Shares of Akamai (AKAM) surged higher today, boosted by a strong earnings report and evidence that concerns about price wars in the content delivery market are overblown. Akamai shares rose $2.68 to close at $32.41, a gain of 9 percent on the day.
On Wednesday Akamai reported that its annual revenue grew 48 percent in 2007, with revenues of $636 million for the year. Despite growing competition in the CDN market, customers are spending more money with Akamai, with average revenue per customer up 12 percent from the previous quarter and 22 percent from the year-earlier period. Akamai now has more than 100 customers who spend more than $1 million a year on its services.
Akamai customers are spending more because their businesses are growing. “As more and more entertainment content and games are going online, it drove really tremendous results for us,” President and CEO Paul Sagan said during Akamai’s earnings call with analysts. “We saw it across many verticals, but the two most important were e-commerce and the media and entertainment, even beyond expectations. I think that we are seeing a steady growth of entertainment content moving to an IP world. I just think you continue to see adoption of the Internet and it creates this virtuous spiral upwards right now.”
CFO J. Donald Sherman said Akamai wasn’t going to engage in price wars. “There is still plenty of competition,” said Sherman. “We still are fundamentally differentiating ourselves and selling based on solutions rather than competing on price – kind of the same landscape that we’ve been seeing.” Sagan elaborated on that point:
I think you see that the market has recognized that our customers want value and they want to see their business accelerated and improved, and that’s what we are doing. We’re driving revenue in and cost out for them and they are willing to pay us for that.
Separately, Dan Rayburn at the Business of Online Video shared early results of a survey of more than 500 CDN customers. Dan says 62 percent of participants said their pricing was flat year over year. Savvy customers are clearly finding deals – about 15 percent reported pricing at least 20 percent lower than their previous contract – but the broader picture was not one of collapsing margins.

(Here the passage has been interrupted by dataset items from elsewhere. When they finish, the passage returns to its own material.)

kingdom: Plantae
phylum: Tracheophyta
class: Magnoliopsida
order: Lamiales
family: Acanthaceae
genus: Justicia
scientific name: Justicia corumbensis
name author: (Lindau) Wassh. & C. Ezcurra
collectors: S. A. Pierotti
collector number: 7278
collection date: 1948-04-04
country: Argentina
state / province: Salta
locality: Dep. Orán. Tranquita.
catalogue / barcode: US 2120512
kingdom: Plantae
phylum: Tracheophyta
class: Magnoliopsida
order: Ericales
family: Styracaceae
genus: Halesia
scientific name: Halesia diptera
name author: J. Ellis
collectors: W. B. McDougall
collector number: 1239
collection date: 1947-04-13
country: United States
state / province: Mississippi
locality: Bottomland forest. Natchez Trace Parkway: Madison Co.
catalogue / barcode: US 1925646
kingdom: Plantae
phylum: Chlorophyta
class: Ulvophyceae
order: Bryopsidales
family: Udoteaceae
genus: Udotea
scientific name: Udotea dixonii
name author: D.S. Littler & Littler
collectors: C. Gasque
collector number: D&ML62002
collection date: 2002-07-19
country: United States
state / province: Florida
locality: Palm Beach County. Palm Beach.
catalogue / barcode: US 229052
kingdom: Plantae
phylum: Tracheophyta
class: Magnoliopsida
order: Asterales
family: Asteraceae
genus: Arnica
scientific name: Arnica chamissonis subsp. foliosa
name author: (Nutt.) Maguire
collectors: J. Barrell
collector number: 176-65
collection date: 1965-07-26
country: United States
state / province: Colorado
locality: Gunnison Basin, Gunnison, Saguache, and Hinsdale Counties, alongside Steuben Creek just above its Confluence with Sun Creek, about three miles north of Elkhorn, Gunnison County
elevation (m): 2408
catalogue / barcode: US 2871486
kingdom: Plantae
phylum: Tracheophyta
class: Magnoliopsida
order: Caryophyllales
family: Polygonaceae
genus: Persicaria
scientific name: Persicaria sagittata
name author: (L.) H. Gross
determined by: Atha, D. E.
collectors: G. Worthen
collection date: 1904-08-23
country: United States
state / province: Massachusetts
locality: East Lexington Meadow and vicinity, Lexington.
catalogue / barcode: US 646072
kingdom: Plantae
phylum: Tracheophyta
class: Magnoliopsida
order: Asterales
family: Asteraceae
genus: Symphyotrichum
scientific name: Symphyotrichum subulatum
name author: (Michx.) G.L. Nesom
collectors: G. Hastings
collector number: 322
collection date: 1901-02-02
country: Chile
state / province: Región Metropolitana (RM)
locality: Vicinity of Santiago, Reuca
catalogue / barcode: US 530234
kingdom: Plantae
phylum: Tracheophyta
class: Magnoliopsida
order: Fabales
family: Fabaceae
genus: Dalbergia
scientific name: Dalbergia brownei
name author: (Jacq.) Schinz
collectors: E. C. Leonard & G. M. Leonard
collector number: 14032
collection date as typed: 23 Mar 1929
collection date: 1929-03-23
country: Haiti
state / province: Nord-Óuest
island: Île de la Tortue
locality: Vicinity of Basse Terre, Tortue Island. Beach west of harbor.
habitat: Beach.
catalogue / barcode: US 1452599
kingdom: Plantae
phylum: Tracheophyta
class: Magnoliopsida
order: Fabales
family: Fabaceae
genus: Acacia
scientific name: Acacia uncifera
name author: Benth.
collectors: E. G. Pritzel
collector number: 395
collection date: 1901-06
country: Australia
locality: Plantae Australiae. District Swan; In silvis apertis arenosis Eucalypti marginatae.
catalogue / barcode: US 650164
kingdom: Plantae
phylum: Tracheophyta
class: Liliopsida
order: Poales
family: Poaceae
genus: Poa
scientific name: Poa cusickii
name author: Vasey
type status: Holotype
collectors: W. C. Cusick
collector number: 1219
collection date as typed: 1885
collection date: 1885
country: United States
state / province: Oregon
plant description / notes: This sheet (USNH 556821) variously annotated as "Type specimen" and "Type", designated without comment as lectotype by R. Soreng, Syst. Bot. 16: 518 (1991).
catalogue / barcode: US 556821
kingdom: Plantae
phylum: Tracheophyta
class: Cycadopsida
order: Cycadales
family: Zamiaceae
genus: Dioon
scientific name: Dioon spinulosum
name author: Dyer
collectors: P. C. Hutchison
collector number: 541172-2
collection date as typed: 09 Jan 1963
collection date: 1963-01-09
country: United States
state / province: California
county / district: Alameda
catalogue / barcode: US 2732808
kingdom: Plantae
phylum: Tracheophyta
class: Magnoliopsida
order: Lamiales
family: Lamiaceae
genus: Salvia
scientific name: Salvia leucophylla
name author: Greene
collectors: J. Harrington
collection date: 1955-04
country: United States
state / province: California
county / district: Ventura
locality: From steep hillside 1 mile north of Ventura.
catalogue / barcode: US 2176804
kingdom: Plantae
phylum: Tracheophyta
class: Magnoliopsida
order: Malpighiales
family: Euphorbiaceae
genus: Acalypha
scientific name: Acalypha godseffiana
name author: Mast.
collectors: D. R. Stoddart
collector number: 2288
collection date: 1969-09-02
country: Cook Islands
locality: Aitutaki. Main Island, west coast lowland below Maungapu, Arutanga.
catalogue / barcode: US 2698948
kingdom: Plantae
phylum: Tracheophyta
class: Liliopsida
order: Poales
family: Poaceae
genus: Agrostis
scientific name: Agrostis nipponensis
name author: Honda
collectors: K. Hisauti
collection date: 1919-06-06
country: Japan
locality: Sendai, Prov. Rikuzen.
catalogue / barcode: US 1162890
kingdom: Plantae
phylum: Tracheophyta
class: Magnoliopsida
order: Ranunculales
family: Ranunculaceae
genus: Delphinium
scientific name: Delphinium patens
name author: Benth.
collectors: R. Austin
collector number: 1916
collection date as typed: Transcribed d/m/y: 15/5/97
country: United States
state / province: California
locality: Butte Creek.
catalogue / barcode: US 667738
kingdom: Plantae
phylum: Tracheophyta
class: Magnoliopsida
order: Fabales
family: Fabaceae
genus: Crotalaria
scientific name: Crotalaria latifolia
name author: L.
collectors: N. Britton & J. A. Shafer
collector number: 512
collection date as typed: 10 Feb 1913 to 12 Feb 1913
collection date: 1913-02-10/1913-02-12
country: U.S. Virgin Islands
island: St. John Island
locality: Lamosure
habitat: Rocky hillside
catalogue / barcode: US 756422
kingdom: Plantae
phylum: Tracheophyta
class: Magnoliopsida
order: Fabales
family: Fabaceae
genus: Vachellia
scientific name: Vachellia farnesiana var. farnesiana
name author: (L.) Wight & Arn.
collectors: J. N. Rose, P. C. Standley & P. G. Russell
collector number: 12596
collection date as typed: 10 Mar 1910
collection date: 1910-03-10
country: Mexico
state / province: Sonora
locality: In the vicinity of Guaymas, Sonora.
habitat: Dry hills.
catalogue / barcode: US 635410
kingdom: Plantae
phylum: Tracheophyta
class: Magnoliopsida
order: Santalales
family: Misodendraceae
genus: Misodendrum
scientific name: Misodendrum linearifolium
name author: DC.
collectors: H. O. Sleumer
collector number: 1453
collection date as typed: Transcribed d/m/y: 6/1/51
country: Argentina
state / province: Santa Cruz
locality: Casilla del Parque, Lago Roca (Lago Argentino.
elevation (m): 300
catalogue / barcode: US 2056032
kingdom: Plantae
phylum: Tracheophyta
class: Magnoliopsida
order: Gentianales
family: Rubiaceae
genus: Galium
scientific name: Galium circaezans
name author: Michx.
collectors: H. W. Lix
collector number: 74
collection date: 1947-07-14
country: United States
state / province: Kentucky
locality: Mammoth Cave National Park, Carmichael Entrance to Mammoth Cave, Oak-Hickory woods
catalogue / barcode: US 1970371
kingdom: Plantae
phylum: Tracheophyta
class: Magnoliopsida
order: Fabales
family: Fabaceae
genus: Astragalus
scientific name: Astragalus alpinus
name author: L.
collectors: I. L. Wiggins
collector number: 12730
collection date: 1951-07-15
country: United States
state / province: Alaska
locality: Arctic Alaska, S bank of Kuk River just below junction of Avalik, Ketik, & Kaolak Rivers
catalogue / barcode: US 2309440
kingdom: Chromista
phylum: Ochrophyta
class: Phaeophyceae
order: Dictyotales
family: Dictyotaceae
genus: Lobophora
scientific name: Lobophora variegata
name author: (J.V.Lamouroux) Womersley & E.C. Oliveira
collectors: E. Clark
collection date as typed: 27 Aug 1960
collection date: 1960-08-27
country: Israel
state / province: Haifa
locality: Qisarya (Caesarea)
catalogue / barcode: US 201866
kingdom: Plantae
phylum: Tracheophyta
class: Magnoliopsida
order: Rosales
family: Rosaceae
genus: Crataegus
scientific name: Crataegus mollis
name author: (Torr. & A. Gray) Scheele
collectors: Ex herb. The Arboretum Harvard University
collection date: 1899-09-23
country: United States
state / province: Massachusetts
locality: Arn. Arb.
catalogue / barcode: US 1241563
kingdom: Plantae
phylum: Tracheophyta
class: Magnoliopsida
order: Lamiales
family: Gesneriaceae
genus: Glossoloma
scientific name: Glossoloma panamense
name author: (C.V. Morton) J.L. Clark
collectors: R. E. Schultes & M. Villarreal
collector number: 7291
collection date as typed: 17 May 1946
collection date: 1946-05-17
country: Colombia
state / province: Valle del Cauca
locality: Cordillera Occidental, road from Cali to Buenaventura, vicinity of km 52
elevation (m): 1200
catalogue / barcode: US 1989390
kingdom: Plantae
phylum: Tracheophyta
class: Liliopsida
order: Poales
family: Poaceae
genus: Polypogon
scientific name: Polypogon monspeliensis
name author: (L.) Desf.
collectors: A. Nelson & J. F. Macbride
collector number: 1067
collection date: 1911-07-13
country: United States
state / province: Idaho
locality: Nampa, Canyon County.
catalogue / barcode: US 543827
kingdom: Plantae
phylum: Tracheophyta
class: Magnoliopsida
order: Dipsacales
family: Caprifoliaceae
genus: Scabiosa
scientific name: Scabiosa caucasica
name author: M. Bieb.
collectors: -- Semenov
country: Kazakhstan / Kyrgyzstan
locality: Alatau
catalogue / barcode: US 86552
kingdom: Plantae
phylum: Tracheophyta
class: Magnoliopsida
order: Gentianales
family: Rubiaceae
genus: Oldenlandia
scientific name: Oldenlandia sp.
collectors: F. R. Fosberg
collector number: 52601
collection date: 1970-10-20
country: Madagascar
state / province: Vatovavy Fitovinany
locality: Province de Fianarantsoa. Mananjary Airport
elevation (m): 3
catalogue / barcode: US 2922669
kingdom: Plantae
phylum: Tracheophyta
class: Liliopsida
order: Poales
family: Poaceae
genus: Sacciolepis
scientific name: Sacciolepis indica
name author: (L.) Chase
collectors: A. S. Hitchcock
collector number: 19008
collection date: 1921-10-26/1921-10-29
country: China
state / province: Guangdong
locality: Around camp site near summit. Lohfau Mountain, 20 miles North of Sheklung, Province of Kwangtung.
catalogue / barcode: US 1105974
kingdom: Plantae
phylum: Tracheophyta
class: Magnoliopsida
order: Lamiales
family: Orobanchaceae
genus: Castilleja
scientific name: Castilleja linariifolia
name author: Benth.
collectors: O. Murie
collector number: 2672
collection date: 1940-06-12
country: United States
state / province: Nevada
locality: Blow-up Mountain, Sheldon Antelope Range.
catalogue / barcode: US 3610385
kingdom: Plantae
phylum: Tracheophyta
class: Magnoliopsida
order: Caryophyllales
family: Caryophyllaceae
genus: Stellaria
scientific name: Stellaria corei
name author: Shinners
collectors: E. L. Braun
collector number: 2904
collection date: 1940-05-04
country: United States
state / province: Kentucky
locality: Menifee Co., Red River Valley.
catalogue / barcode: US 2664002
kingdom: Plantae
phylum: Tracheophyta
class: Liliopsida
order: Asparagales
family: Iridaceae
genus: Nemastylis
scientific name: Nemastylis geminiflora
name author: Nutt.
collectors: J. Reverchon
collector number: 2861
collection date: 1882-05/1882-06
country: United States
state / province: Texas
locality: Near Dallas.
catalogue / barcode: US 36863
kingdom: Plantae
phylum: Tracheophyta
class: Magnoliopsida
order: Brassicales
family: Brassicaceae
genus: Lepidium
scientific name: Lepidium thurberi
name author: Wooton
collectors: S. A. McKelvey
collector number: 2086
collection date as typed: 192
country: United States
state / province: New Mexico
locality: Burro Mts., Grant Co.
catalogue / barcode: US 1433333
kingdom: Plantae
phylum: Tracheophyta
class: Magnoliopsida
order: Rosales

The point is that not every customer is getting rock-bottom pricing and not every customer knows what price they should be asking for. If they did, we’d be seeing lower prices in the market more than we are, but in many cases, customers who already think they are getting a good price aren’t trying to get the CDNs to lower pricing even more, unless the customer is willing to commit to more traffic, more revenue, or more services.